* [What is needed] Filter task. Return each line of the material that holds the string "about".

━━━━━━━━

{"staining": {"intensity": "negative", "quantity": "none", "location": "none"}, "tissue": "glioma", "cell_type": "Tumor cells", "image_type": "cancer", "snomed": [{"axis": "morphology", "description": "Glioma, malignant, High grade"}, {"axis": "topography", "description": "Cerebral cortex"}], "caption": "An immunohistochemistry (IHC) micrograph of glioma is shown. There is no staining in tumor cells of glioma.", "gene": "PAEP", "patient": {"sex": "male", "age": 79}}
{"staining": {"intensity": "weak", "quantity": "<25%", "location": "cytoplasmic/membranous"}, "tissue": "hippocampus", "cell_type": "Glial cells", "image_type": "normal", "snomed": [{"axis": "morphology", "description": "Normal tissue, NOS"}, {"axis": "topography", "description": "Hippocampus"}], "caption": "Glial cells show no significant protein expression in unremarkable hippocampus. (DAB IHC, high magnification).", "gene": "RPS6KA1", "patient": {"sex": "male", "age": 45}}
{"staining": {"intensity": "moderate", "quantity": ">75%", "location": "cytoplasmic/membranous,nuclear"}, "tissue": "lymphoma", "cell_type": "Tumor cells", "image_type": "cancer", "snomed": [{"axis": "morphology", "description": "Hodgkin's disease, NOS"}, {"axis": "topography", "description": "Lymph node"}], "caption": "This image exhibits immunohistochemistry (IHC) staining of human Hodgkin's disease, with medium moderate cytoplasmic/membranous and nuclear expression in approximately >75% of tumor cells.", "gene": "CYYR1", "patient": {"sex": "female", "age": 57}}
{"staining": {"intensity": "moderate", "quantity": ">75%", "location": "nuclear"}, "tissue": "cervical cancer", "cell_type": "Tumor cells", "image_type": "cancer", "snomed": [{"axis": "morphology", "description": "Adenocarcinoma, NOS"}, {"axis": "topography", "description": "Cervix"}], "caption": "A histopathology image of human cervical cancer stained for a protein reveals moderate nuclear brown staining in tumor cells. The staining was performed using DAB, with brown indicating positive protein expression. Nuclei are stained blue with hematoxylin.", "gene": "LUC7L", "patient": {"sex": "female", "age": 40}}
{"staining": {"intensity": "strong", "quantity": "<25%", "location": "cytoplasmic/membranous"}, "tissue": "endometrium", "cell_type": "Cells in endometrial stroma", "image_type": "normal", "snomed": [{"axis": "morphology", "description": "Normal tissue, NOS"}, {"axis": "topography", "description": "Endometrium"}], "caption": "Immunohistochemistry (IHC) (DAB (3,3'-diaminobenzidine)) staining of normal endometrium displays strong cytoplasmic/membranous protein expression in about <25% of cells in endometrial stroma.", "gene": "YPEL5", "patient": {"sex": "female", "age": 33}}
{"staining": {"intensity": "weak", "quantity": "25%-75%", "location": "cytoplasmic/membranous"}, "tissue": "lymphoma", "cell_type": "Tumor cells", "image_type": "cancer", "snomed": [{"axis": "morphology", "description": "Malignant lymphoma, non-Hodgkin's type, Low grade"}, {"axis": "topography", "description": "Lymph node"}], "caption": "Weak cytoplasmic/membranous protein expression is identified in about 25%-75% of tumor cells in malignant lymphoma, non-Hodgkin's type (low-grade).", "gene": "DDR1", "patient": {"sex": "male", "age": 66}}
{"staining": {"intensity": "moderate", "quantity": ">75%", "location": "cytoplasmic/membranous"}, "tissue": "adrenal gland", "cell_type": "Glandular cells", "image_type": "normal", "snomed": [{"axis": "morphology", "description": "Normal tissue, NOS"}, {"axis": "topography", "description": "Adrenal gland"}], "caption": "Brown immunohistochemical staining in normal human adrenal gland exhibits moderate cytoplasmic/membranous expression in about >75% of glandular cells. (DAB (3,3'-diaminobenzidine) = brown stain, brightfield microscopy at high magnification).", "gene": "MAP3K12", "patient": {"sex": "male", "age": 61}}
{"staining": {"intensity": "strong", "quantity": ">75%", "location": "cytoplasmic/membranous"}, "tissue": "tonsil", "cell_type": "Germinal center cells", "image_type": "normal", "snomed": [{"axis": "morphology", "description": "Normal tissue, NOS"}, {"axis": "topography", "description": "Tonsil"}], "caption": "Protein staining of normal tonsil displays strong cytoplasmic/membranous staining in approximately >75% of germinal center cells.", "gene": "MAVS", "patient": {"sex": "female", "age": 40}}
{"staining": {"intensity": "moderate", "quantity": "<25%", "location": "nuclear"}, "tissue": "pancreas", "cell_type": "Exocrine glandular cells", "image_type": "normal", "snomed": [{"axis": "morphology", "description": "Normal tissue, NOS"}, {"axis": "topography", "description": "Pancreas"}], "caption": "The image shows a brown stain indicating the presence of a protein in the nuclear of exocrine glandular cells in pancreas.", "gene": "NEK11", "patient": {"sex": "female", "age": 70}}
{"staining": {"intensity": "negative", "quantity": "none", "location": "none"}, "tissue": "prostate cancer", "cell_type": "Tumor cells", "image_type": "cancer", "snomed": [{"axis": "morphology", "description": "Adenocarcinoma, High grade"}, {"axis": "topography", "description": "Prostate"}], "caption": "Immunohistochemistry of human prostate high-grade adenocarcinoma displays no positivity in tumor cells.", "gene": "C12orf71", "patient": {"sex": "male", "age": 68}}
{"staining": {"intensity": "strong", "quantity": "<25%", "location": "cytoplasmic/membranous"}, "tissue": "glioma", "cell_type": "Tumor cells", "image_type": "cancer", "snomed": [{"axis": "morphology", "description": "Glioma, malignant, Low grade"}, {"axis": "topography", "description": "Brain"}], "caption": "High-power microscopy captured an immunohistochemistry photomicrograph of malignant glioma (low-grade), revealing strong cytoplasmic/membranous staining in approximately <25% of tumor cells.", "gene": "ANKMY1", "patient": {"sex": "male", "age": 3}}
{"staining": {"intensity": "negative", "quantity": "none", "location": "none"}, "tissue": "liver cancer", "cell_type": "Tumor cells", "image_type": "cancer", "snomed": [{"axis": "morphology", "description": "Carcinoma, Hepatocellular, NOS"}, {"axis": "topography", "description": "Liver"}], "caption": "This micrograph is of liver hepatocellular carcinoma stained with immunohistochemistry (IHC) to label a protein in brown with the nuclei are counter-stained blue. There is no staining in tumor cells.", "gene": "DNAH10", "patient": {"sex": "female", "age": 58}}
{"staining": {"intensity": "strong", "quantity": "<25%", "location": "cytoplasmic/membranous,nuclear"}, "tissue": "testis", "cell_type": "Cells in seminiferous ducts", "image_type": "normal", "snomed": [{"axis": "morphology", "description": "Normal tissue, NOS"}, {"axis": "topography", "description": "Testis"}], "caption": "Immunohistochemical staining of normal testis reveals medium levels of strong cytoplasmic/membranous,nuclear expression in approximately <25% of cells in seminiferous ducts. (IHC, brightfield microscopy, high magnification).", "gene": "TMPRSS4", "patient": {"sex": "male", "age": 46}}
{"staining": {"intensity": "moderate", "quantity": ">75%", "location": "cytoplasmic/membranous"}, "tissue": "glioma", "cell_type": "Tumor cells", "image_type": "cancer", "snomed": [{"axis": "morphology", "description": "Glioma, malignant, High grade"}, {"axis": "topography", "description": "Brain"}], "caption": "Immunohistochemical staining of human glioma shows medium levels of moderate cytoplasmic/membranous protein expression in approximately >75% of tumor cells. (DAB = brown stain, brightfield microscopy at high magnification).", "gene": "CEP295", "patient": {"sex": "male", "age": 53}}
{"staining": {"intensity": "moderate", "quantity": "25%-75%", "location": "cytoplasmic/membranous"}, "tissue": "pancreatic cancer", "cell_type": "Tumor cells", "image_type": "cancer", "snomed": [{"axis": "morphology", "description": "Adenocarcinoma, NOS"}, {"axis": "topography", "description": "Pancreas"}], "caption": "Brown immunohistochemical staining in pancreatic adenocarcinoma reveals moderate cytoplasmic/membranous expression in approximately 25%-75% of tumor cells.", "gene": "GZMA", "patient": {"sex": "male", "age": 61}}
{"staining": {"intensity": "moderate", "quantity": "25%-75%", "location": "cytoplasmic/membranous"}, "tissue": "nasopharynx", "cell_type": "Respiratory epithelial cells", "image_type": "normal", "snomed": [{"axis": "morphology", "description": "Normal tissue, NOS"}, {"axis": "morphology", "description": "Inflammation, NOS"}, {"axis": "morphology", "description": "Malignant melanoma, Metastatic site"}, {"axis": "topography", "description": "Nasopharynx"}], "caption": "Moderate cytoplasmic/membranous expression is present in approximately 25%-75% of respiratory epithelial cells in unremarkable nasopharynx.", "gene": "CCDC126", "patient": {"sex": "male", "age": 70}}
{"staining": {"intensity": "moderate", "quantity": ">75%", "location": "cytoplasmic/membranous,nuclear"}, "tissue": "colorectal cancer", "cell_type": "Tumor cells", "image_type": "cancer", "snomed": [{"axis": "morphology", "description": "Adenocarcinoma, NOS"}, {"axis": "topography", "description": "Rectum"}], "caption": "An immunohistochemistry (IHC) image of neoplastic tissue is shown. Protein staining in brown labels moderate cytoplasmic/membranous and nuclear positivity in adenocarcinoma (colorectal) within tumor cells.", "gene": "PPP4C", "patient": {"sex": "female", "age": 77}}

━━━━━━━━

* [Response area]
{"staining": {"intensity": "strong", "quantity": "<25%", "location": "cytoplasmic/membranous"}, "tissue": "endometrium", "cell_type": "Cells in endometrial stroma", "image_type": "normal", "snomed": [{"axis": "morphology", "description": "Normal tissue, NOS"}, {"axis": "topography", "description": "Endometrium"}], "caption": "Immunohistochemistry (IHC) (DAB (3,3'-diaminobenzidine)) staining of normal endometrium displays strong cytoplasmic/membranous protein expression in about <25% of cells in endometrial stroma.", "gene": "YPEL5", "patient": {"sex": "female", "age": 33}}
{"staining": {"intensity": "weak", "quantity": "25%-75%", "location": "cytoplasmic/membranous"}, "tissue": "lymphoma", "cell_type": "Tumor cells", "image_type": "cancer", "snomed": [{"axis": "morphology", "description": "Malignant lymphoma, non-Hodgkin's type, Low grade"}, {"axis": "topography", "description": "Lymph node"}], "caption": "Weak cytoplasmic/membranous protein expression is identified in about 25%-75% of tumor cells in malignant lymphoma, non-Hodgkin's type (low-grade).", "gene": "DDR1", "patient": {"sex": "male", "age": 66}}
{"staining": {"intensity": "moderate", "quantity": ">75%", "location": "cytoplasmic/membranous"}, "tissue": "adrenal gland", "cell_type": "Glandular cells", "image_type": "normal", "snomed": [{"axis": "morphology", "description": "Normal tissue, NOS"}, {"axis": "topography", "description": "Adrenal gland"}], "caption": "Brown immunohistochemical staining in normal human adrenal gland exhibits moderate cytoplasmic/membranous expression in about >75% of glandular cells. (DAB (3,3'-diaminobenzidine) = brown stain, brightfield microscopy at high magnification).", "gene": "MAP3K12", "patient": {"sex": "male", "age": 61}}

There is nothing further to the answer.